It’s career fair season opener in Minnesota.
Career fairs offer a great opportunity to connect with employers. Those connections could lead to a job interview, and expand your network. Don’t underestimate the power of networking: Eighty-five percent of jobs are filled through networking, according to a LinkedIn study.
DEED’s career fair calendar was packed in 2017:
- The 17th annual Get Jobs Career fair held in Eagan attracted 109 exhibitors and more than 1,100 career seekers.
- The 8th annual Northland Career fair in Duluth attracted 116 exhibitors and over 550 career seekers.
- The 11th annual Veterans Career Fair in Bloomington brought in 183 exhibitors and more than 600 career seekers.
- The State of Minnesota Career Fair in St. Paul brought together 30 state agencies and more than 3,500 career seekers.
Make the Most of the Career Fair Experience
How can you put your time attending a career fair to the best possible use? How do you persuade an employer to give you a networking meeting or make a contact that will get you closer to that new job? How do you find career fairs in your area?

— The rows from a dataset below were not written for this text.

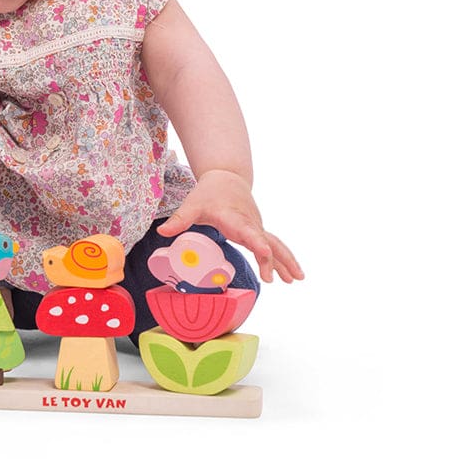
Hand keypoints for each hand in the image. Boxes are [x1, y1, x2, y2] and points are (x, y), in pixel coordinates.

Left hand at [156, 169, 303, 283]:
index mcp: (234, 217)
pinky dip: (282, 259)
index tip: (265, 253)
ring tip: (297, 279)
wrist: (227, 178)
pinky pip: (273, 245)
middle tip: (283, 278)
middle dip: (276, 258)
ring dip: (286, 261)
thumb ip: (179, 219)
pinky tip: (289, 275)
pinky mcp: (257, 230)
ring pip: (275, 244)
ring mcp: (256, 227)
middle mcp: (249, 223)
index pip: (247, 230)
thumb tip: (162, 232)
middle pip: (267, 241)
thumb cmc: (209, 193)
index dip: (256, 242)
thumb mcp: (192, 204)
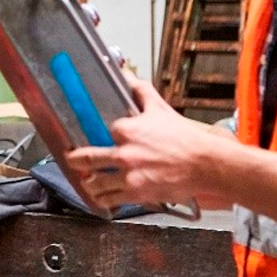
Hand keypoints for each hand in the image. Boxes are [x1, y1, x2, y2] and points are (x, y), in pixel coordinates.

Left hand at [66, 74, 217, 207]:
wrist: (204, 163)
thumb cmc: (184, 137)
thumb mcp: (160, 108)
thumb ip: (140, 91)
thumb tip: (127, 76)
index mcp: (126, 130)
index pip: (99, 130)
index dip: (91, 134)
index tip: (82, 138)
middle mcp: (123, 153)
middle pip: (87, 159)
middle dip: (76, 160)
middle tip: (72, 160)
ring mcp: (128, 175)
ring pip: (95, 183)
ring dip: (89, 183)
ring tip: (88, 182)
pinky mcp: (136, 194)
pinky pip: (110, 200)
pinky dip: (103, 200)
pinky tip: (101, 198)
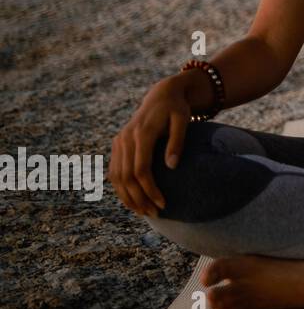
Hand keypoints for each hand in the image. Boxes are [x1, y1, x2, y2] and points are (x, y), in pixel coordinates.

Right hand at [110, 76, 192, 216]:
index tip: (162, 203)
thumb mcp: (183, 120)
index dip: (150, 189)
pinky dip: (121, 188)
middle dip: (139, 198)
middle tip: (155, 213)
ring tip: (144, 212)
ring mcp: (119, 142)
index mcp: (141, 134)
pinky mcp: (118, 144)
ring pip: (116, 176)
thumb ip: (177, 142)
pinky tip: (133, 200)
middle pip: (126, 177)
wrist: (162, 95)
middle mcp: (125, 139)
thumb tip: (172, 167)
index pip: (141, 170)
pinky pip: (115, 171)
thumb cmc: (177, 108)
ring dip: (128, 197)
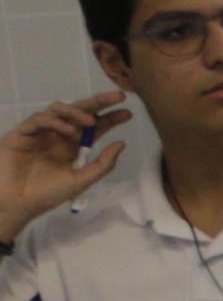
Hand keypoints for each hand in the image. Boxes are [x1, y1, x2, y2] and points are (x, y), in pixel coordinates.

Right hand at [0, 95, 127, 237]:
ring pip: (58, 110)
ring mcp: (39, 132)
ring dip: (77, 112)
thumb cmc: (47, 194)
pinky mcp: (21, 133)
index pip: (93, 126)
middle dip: (99, 102)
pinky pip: (39, 119)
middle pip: (79, 111)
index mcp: (71, 145)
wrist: (17, 203)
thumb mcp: (81, 180)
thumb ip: (102, 164)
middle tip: (118, 97)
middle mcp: (56, 135)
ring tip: (91, 121)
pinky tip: (69, 130)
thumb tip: (121, 143)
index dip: (110, 118)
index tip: (128, 112)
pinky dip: (55, 121)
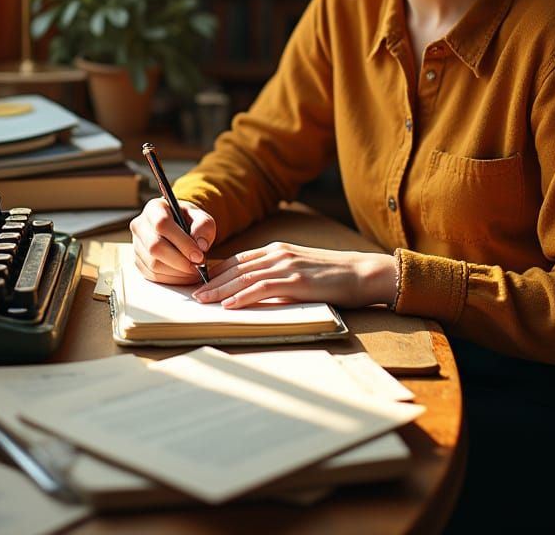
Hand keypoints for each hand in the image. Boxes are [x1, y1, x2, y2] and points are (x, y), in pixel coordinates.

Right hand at [129, 196, 216, 284]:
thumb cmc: (188, 221)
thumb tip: (201, 245)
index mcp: (154, 208)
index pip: (162, 224)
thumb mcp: (200, 217)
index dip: (181, 242)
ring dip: (178, 272)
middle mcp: (140, 226)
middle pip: (154, 247)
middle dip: (180, 261)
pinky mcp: (139, 261)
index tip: (199, 255)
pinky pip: (153, 275)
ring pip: (153, 264)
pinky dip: (172, 279)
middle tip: (198, 266)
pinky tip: (185, 275)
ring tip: (195, 271)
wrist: (179, 228)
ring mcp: (137, 245)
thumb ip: (204, 226)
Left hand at [192, 242, 395, 308]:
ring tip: (202, 301)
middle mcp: (278, 253)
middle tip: (192, 294)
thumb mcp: (300, 270)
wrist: (362, 272)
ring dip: (220, 290)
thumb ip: (278, 276)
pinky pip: (263, 288)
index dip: (217, 271)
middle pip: (236, 267)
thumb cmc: (334, 276)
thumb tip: (256, 291)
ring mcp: (287, 265)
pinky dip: (243, 296)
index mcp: (277, 250)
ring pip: (244, 277)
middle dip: (212, 281)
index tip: (200, 282)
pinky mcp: (296, 280)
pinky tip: (229, 305)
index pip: (239, 260)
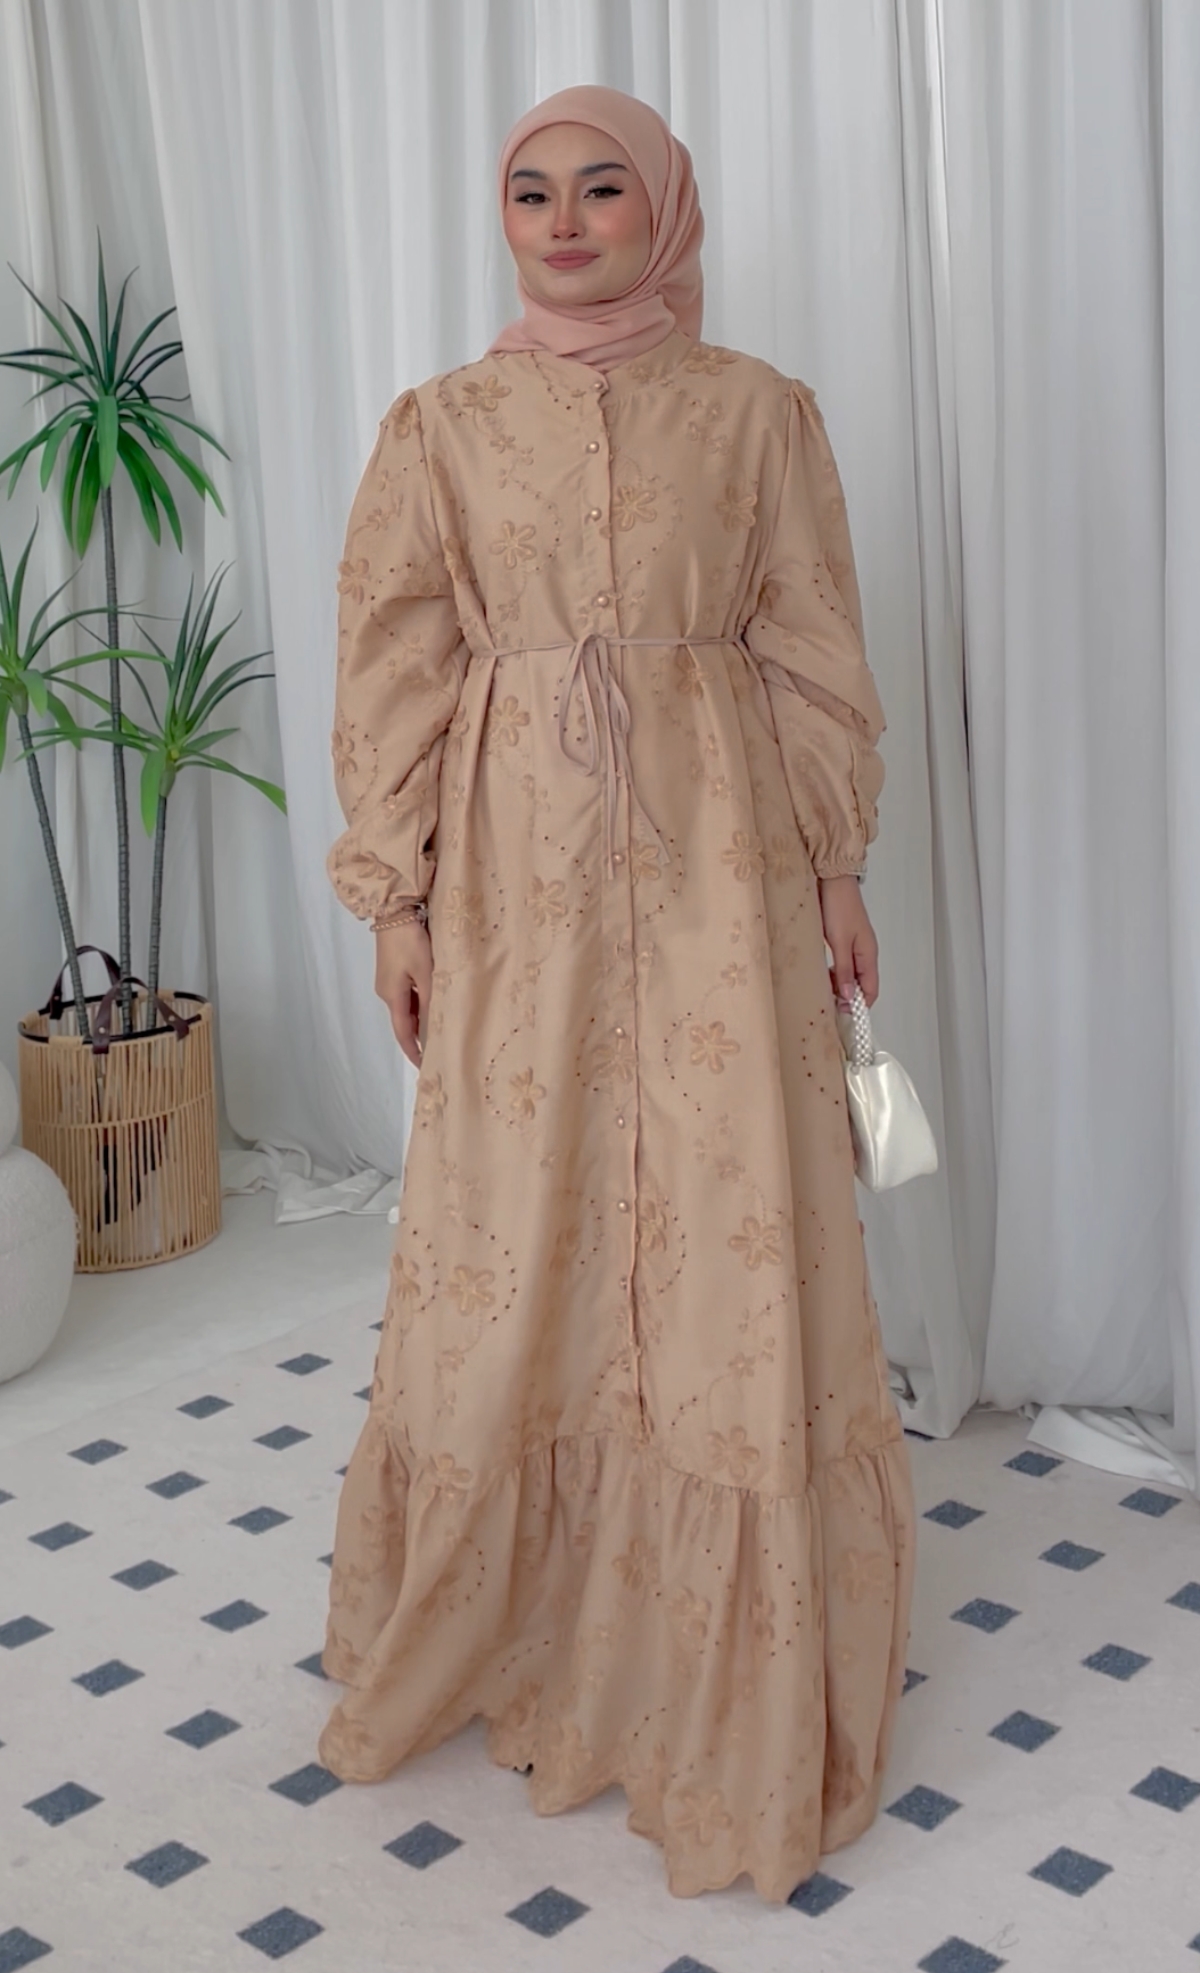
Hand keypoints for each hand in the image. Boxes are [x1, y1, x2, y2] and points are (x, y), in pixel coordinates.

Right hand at [374, 921, 432, 1067]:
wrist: (393, 909)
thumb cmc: (410, 940)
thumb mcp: (425, 972)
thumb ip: (430, 1000)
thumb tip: (434, 1028)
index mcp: (392, 996)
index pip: (403, 1033)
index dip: (414, 1052)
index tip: (425, 1067)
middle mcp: (386, 992)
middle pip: (404, 1022)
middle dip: (419, 1038)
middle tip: (439, 1050)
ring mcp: (388, 980)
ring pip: (407, 1007)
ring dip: (420, 1019)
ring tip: (440, 1030)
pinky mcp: (392, 970)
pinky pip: (407, 994)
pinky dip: (419, 1004)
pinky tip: (433, 1004)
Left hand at [818, 875, 878, 1008]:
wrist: (833, 881)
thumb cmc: (838, 907)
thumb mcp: (839, 942)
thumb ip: (843, 970)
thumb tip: (849, 996)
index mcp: (868, 955)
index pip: (870, 990)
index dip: (859, 1006)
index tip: (843, 1016)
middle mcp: (865, 953)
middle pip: (861, 985)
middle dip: (848, 998)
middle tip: (828, 1006)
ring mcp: (855, 947)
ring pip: (851, 976)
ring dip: (839, 986)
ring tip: (822, 992)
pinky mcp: (844, 941)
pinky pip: (843, 965)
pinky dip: (834, 973)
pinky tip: (822, 975)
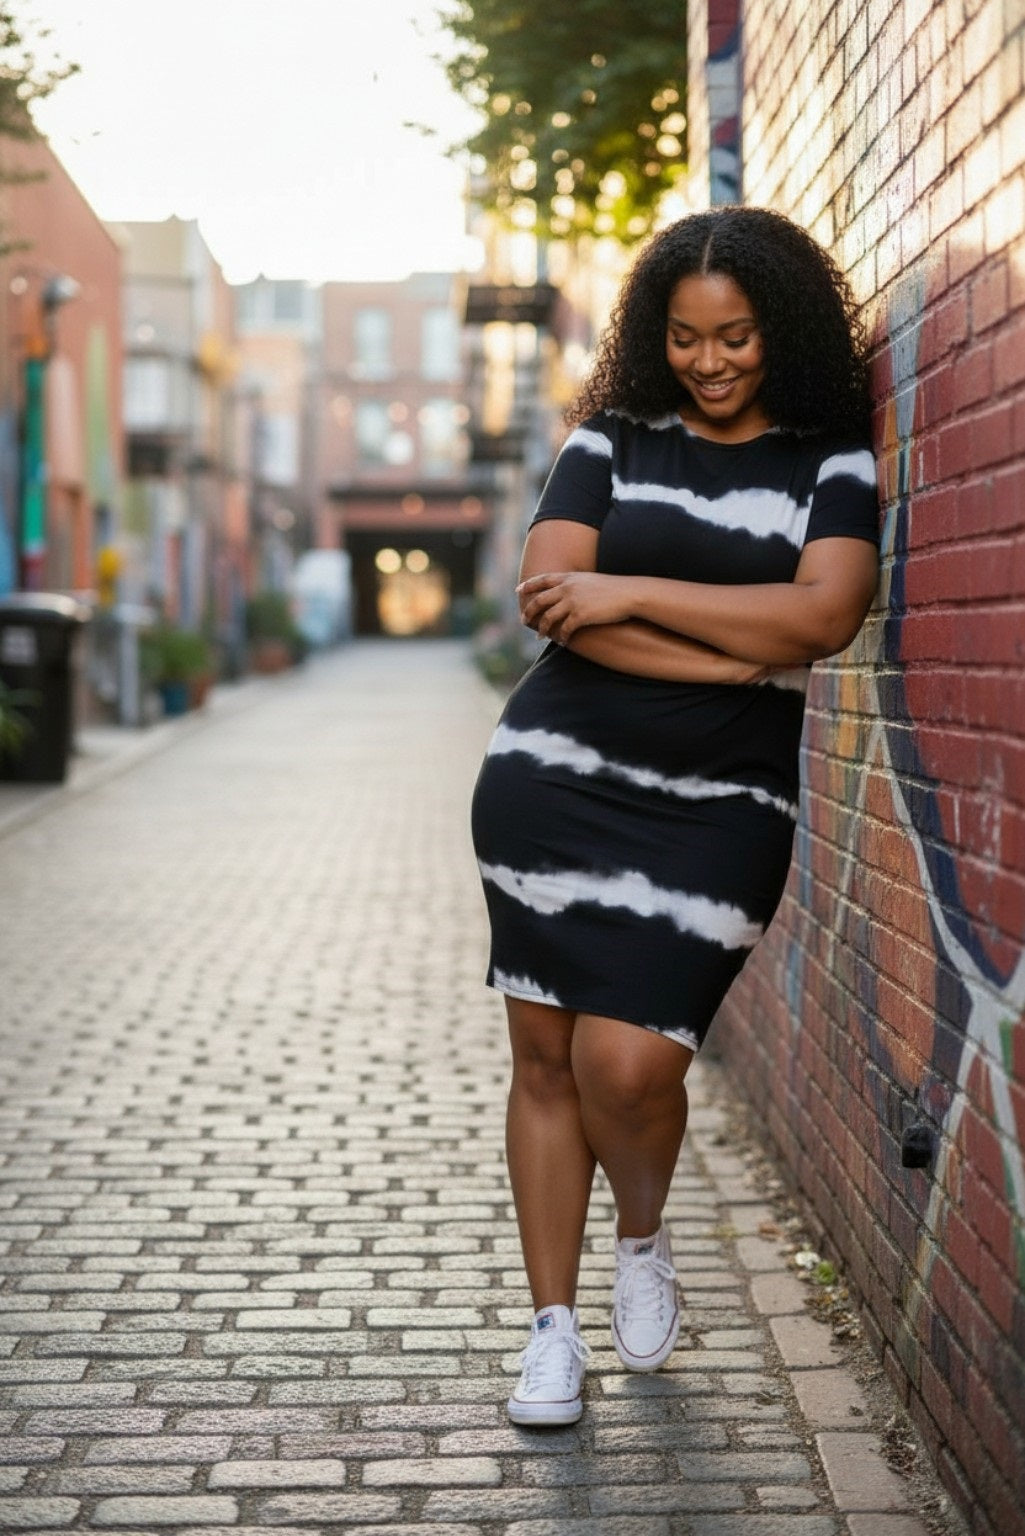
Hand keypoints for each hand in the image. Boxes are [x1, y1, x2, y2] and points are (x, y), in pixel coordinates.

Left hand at [517, 571, 634, 641]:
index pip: (543, 579)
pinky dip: (561, 637)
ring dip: (543, 629)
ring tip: (541, 636)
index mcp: (570, 577)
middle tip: (524, 621)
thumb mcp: (591, 580)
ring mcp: (573, 602)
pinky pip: (564, 629)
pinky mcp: (580, 616)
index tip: (518, 590)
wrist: (629, 594)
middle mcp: (567, 588)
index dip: (529, 585)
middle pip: (540, 600)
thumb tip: (568, 592)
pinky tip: (562, 642)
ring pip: (548, 617)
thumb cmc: (614, 589)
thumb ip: (577, 584)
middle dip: (529, 612)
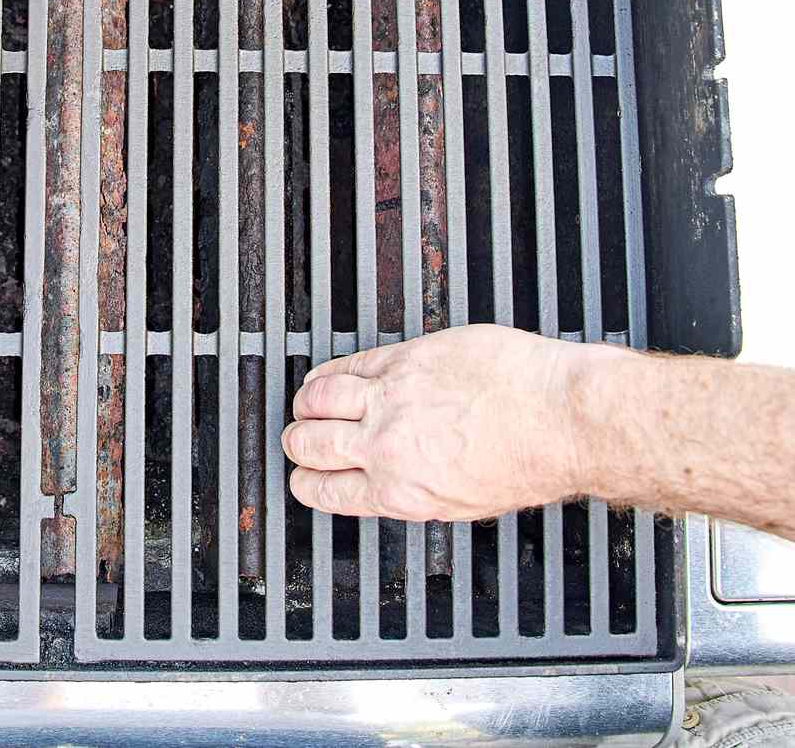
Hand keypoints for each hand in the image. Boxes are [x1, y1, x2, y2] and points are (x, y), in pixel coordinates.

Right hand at [280, 324, 592, 520]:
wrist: (563, 418)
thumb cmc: (532, 461)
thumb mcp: (465, 502)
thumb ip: (416, 492)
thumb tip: (394, 483)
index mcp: (400, 491)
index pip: (324, 490)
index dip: (305, 483)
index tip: (304, 477)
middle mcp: (386, 446)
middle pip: (310, 442)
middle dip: (298, 442)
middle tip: (300, 439)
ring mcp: (392, 398)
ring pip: (318, 398)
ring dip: (306, 404)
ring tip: (307, 405)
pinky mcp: (406, 359)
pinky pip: (349, 364)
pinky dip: (329, 372)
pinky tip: (326, 374)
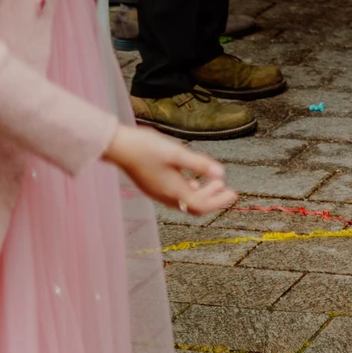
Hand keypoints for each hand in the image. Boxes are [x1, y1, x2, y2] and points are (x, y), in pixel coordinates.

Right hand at [103, 124, 236, 215]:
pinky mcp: (152, 185)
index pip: (200, 205)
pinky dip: (189, 190)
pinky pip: (175, 194)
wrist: (118, 147)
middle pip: (193, 206)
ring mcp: (157, 191)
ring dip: (201, 194)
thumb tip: (221, 174)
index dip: (219, 201)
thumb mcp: (177, 153)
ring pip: (184, 201)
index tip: (233, 194)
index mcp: (172, 190)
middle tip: (226, 188)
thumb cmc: (146, 148)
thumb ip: (199, 164)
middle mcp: (164, 195)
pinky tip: (193, 179)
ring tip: (214, 182)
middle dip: (212, 198)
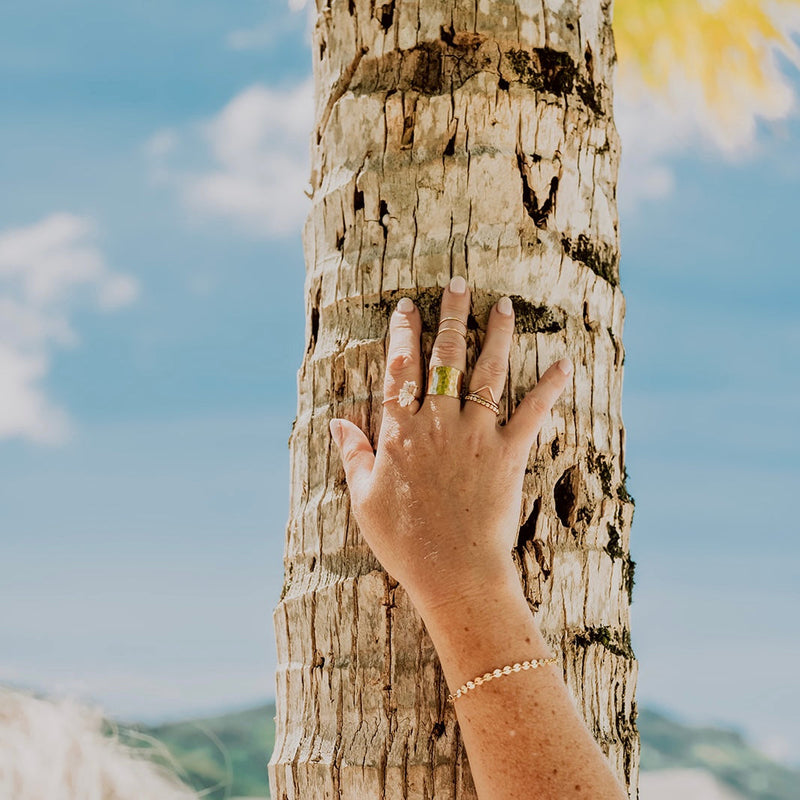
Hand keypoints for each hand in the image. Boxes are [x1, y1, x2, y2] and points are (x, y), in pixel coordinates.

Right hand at [329, 278, 572, 620]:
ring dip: (496, 336)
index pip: (401, 370)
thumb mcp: (364, 499)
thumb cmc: (404, 541)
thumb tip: (336, 424)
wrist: (452, 572)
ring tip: (504, 305)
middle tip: (458, 284)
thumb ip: (353, 456)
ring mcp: (476, 436)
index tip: (407, 306)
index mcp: (401, 432)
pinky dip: (549, 388)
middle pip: (445, 358)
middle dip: (450, 317)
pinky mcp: (509, 454)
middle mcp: (438, 423)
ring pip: (487, 373)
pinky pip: (531, 413)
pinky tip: (565, 363)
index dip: (404, 335)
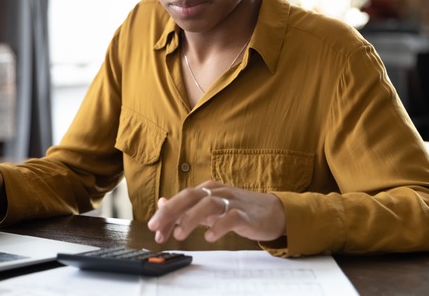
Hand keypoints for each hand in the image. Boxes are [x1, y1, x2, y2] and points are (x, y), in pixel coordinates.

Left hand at [147, 180, 285, 243]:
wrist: (274, 211)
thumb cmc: (239, 209)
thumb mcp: (210, 207)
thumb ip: (187, 207)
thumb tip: (162, 203)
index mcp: (208, 190)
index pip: (182, 198)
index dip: (166, 212)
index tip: (154, 229)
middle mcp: (218, 192)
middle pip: (190, 196)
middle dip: (171, 211)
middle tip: (155, 227)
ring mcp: (232, 202)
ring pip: (208, 204)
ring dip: (191, 218)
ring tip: (179, 234)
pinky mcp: (245, 214)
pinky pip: (230, 217)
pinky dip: (218, 226)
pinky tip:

First, post your resume on MinnesotaWorks.net before the career fair. Put your resume in a format (such as chronological or skills-based) that best presents your accomplishments, skills, experience and education and is error-free.
The MinnesotaWorks.net system template and resume match feature are both designed and work best for a chronological resume. When you upload a resume into MinnesotaWorks.net, the resume data will be pulled into the ‘chronological’ formatted template.
The resume match feature also produces the best results for a chronologically formatted resume because the algorithm applied which makes the match to the best-fit job postings will weigh the order of the resume jobs and skills. Priority is given to the most recently acquired skills and experience. If you prefer a format that is skills-based or functional, use the “create a resume” option and copy and paste your resume narrative and paragraphs individually into the MinnesotaWorks.net format.
Next, check your local WorkForce Center to look for free workshops about job search.
Most career seekers use some form of social media. Employers notice frequent users of LinkedIn, for example. Among the benefits of LinkedIn, is its feature that enables you to search and follow companies.
Select a Career Fair
- You can learn about a wide range of career fairs across the state here. The day, time and location of events are listed with links for more details.
- Register for each WorkForce Center-sponsored career fair, using your MinnesotaWorks.net username and password. If you can’t register in advance, come anyway.
- Select events to add to your calendar and receive reminder emails or text messages.
Before the Career Fair
- Develop and practice a 20-second introduction, including a greeting, your expertise, accomplishments and areas of interest. Offer a way you can help the person you’re speaking with. Start a dialogue.
- Research participating companies. Learn about a company’s products and services, size, financial situation and mission statement. Use company websites, press releases, career information websites and regional public library system. Also, Glassdoor provides information about companies, job postings and certain job interview questions. This is particularly helpful if you are invited for an interview.
- Prepare questions that show interest and knowledge about the organizations.
- Arrange for others to take care of family responsibilities, such as daycare, while you will be attending.
- Get your portfolio ready. It could contain resumes, letters of recommendations, certifications/awards copies, work samples and extra networking cards. Networking cards are like business cards on steroids. They contain your name, email address, phone number, LinkedIn address and description of your profession. Your home address is optional. You can use both sides of the card to promote yourself as a candidate or give a short list of your strengths. If you leave one side of your networking card blank, that gives you room to write the contact information of a company representative.
- If you are planning to apply for different types of positions, create separate resumes for the employers you are approaching. Remember: MinnesotaWorks.net allows career seekers to load up to five resumes. Employers might not accept resumes, but career seekers should still use the opportunity to network and stay in touch. Bottom line here: Bring some resumes, but don’t load yourself up.
During the Career Fair
- Go alone, or if you go with others, walk the floor by yourself.
- Be professional. Use your introduction, demonstrating interest and enthusiasm.
- Dress as you would for an interview.
- Ask relevant questions and answer questions clearly and concisely, showing the knowledge you acquired about the company.
- Focus on value you can bring to the employer, especially if you have a disability. This isn’t the time to tell the employer about your physical or behavioral limitations. Here is guidance to help you determine the pros and cons of your disclosure timing options.
- Collect company information, request a business card, and ask about follow-up procedures.
- Repeat your interest in the company, and thank employers for their time.
- Ask recruiters if you can connect with them using LinkedIn.
- If held at the career fair, attend workshops for career seekers and get advice on your resume.
After the Career Fair
- Send a thank you message as soon as possible.
- Contact the employer afterward to remind them of your continued interest in employment opportunities, preferably with a phone call. If you don’t receive a response, call again.
- If you’re on LinkedIn, look for the “Ask for a Referral” feature which allows you to do that with a button next to job ads from companies where you know someone.